Não conhecia Onoda até saber que a Todavia publicaria aqui no Brasil "O Crepúsculo do Mundo", do cineasta alemão Werner Herzog (tradução de Sergio Tellaroli), baseado na fantástica história do militar japonês. Difícil não olhar com atenção especial para um romance protagonizado por um personagem desses. Não tem jeito, são as expectativas que nos fazem escolher um, não outro livro. E sabemos bem a desgraça que é criar grandes expectativas.

"A guerra de Onoda é insignificante para o universo, para o destino dos povos, para o curso da guerra em si. Ela se compõe da união de um ser imaginário com um sonho, mas essa sua guerra, produzida por nada, é um acontecimento arrebatador, arrancado da eternidade", lemos em certo momento. "O Crepúsculo do Mundo" parte do autor esnobando a oportunidade de trocar uma conversa com o imperador japonês e pedindo para ter um momento com o ex-militar. A partir disso, temos uma prosa em que pesa o olhar superficial do narrador sobre a trajetória do personagem.
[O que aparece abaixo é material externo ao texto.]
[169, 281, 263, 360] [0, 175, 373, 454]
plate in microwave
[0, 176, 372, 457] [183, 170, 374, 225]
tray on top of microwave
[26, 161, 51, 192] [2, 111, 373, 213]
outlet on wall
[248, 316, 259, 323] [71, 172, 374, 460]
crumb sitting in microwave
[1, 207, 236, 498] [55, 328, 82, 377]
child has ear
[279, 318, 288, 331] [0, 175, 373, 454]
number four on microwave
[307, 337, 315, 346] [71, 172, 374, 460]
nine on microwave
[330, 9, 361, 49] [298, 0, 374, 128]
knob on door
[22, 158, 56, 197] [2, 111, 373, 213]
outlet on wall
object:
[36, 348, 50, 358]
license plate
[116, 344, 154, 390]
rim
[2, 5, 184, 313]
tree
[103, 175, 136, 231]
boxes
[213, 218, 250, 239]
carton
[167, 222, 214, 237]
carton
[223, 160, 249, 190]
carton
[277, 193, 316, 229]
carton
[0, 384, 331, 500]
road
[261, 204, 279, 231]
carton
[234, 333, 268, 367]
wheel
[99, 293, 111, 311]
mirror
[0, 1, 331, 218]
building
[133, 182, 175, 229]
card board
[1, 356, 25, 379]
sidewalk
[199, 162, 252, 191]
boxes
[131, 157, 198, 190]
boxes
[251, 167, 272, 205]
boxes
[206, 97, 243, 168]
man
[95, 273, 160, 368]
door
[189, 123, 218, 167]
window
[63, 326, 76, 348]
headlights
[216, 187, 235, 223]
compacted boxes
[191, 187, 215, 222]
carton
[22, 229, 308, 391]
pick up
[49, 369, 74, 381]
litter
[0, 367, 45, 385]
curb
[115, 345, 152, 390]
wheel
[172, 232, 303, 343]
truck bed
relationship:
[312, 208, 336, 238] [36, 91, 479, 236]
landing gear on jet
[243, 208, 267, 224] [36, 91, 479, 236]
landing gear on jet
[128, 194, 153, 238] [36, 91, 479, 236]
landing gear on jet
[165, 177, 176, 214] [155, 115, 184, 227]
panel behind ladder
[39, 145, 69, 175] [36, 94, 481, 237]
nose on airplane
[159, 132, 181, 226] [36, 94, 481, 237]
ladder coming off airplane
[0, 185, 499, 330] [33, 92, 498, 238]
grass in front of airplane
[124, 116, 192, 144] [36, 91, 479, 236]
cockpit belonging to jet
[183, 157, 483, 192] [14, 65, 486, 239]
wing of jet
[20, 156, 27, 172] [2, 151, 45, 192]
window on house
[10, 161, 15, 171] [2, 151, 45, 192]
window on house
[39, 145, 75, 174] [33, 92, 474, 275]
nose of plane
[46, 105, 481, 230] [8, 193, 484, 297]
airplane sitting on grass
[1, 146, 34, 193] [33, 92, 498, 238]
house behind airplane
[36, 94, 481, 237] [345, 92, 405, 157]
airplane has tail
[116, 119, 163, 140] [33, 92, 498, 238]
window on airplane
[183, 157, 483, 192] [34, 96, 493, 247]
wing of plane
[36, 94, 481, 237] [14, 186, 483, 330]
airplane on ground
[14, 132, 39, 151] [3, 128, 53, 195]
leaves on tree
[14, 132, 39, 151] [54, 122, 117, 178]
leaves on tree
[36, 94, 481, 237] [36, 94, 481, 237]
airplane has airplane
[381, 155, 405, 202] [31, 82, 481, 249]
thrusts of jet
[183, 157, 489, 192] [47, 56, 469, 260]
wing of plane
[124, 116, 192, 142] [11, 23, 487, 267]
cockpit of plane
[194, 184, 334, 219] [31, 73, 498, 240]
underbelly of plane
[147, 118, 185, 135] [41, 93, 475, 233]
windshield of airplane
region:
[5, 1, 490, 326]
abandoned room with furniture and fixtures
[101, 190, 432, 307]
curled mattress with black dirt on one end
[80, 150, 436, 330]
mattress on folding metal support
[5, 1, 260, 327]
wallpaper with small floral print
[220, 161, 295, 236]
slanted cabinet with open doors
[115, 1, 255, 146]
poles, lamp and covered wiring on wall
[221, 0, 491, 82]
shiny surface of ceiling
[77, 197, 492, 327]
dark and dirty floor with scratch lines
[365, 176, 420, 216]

Me questiono sobre o caminho escolhido por Herzog. Ao repassar as aventuras de seu protagonista, o cineasta oferece ao leitor um texto que se aproxima de uma mistura de reportagem - ou documentário, para ficarmos na praia do alemão - com toques pessoais. Há muito da casca, da superfície da história, mas pouco do seu interior. Sem o preenchimento de diversos espaços temporais, físicos e psicológicos, o romance não consegue romper a barreira que protege os mistérios do protagonista. Se há poucas informações detalhadas sobre o Onoda real, nessa obra de ficção sentimos falta justamente de um trabalho ficcional mais minucioso.

Apesar dos bons momentos do livro - impossível passar por ele sem refletir sobre questões como honra, idealização do guerreiro inquebrantável e bobajadas militares e patrióticas -, fica a impressão de que Herzog poderia ter entregado muito mais. O efeito do texto é transmitir a sensação de que Onoda também se manteve oculto e intransponível nessa nova investida, sem se curvar ao olhar do narrador? Pode até ser. Mas se fecha "O Crepúsculo do Mundo" com a sensação de que Onoda ainda merece um romance digno de sua singularidade.